Page 59 of Queen's Crusade


Font Size:  

“What was it like?” Shara asked, her voice slurred and heavy. “When I brought you back to life?”

She lay in my arms, her head on my heart that only beat because she’d resurrected me.

Together, we lay between the sphinx’s front paws. One of her arms draped over his foreleg. A slash in her wrist steadily dripped blood onto the dead man she was trying to knit back together from nothing but a skeleton, a few scraps of skin, her own formidable will, the fierce love of her heart.

And an ocean of blood.

Goddess, I’d never seen her bleed so much. For so long. If she hadn’t called Sekh to join us, I feared she would have lost more of us than just her mother’s former Blood. Not even Shara fucking Isador could raise a thrall from the dead and keep a dozen severely drained Blood alive.

She had her other hand buried in the sphinx’s chest, feeding from him constantly. Then one of us while he fed from her. Rinse and repeat. While her precious blood dripped into the shell that had once been Thierry Isador.

“I don’t really remember much,” I murmured against her temple. “It was dark. I knew I was dead, and time passed, but nothing really mattered. Not until you called my name.”

“I didn’t have to heal you. You were already whole except for your spirit. You could talk and shift into your raven. Isn’t that strange?”

I huffed out a laugh. “I suppose all magic is strange to humans.”

“You tasted like Celtic magic, not blood in the beginning.” She breathed deeply and let out a long sigh. “I won’t ever know what Thierry tastes like. Do you think he’ll remember what I did to him?”

“Remember,” the corpse croaked. “Everything.”
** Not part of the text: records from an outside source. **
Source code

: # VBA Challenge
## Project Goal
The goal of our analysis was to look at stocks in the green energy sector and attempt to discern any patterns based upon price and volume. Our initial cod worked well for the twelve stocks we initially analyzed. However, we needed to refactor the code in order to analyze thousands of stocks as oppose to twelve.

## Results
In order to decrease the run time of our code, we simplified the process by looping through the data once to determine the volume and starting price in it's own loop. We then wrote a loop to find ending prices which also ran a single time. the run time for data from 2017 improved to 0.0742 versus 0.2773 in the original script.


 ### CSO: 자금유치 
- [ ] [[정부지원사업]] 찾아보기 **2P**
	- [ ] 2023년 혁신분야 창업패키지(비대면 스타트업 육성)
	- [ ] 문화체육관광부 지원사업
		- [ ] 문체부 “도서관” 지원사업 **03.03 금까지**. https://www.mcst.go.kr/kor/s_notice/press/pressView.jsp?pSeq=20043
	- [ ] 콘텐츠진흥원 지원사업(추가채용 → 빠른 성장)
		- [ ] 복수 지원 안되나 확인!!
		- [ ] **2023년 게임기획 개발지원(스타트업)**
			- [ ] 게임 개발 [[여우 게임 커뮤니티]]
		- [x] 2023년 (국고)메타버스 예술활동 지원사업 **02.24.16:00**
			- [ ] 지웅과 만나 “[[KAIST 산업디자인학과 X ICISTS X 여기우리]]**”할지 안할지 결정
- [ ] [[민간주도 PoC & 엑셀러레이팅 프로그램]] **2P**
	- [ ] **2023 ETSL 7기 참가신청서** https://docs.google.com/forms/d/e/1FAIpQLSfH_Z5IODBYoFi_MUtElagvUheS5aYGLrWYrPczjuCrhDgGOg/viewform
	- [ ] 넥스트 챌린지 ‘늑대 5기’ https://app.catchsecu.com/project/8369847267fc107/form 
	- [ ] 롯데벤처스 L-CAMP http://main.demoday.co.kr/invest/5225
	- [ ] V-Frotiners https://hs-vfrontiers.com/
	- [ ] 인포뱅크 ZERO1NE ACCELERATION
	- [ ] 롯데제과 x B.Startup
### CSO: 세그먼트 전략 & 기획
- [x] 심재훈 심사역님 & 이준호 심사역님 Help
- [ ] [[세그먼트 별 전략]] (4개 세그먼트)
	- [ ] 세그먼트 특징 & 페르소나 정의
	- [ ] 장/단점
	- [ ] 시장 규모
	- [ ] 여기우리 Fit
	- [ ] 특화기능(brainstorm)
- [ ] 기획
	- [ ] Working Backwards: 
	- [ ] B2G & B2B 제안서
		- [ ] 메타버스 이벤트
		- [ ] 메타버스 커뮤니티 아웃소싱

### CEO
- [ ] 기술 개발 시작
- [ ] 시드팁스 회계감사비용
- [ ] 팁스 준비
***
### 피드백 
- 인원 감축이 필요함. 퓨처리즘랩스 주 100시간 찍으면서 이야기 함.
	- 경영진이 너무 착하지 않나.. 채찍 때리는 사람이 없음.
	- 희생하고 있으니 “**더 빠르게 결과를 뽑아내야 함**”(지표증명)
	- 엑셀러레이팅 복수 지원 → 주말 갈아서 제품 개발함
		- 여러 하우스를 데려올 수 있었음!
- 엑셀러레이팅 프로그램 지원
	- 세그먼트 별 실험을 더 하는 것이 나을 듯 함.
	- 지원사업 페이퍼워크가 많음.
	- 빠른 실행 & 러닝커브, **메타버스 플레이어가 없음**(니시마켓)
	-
She jerked upright, scrambling to lean over the sphinx’s leg. I sat up beneath her, keeping her in my lap, fully prepared to sling us both the opposite direction. Rik moved closer, ready to drop like a landslide and crush the man she’d worked so hard to heal.

“Thierry,” she whispered, her voice thick with tears. “I’m so fucking sorry.”

“Miracle.”

His voice didn’t sound right, more like the crackle of dried leaves and sticks underfoot, but his words were intelligible. His eyes were clear sky blue, fully aware. His chest rose and fell, too deeply still, but he had a heartbeat. His lungs worked. He started to lift his hand up toward hers.

I jerked us backward against the sphinx’s chest, while Rik swatted Thierry’s arm aside. Lew crouched, talons ready. Behind him, Guillaume stood completely still, on the surface relaxed and casual. Though the Templar blade was in his hand, the tip resting lightly on the floor at his feet.

“Sorry,” Thierry rasped, nodding. His throat still gaped open, baring tendon and cartilage glistening with blood. “Forgot. No touch. You.”

“What can you tell us about where you were? What did she do to you?”

“Geas.” He closed his eyes, a faint shudder rocking his body. “Leeches out?”

“Yes,” she replied faintly.

Goddess, those giant eels had started like a normal leech. How long must they have been in his body feasting to be so large?

“Esetta,” he whispered, giving Lew a beseeching look. “Didn’t know. Who.”

Lew’s face twisted with emotion, a flash of jealous rage that took me a moment to understand. Then I realized why.

Even as a cursed thrall creature our queen had brought back to some semblance of life, Thierry could remember and say their queen’s name. Because he’d died.

Lew still couldn’t remember or say her name.

“Why did she send you?” Shara asked.

Thierry rolled his head back toward her. “Close. Queen.”

“So she sent you to New Orleans simply because there was a queen there. Not because of the Dauphine.”

He opened his mouth, croaking again. Shaking his head, he worked his jaws back and forth, his eyes blinking as he tried to come up with a way to say what he wanted that didn’t violate the spell put upon him. “Time. You need. Time.”

She looked over at Lew. “What does that mean? Do you know?”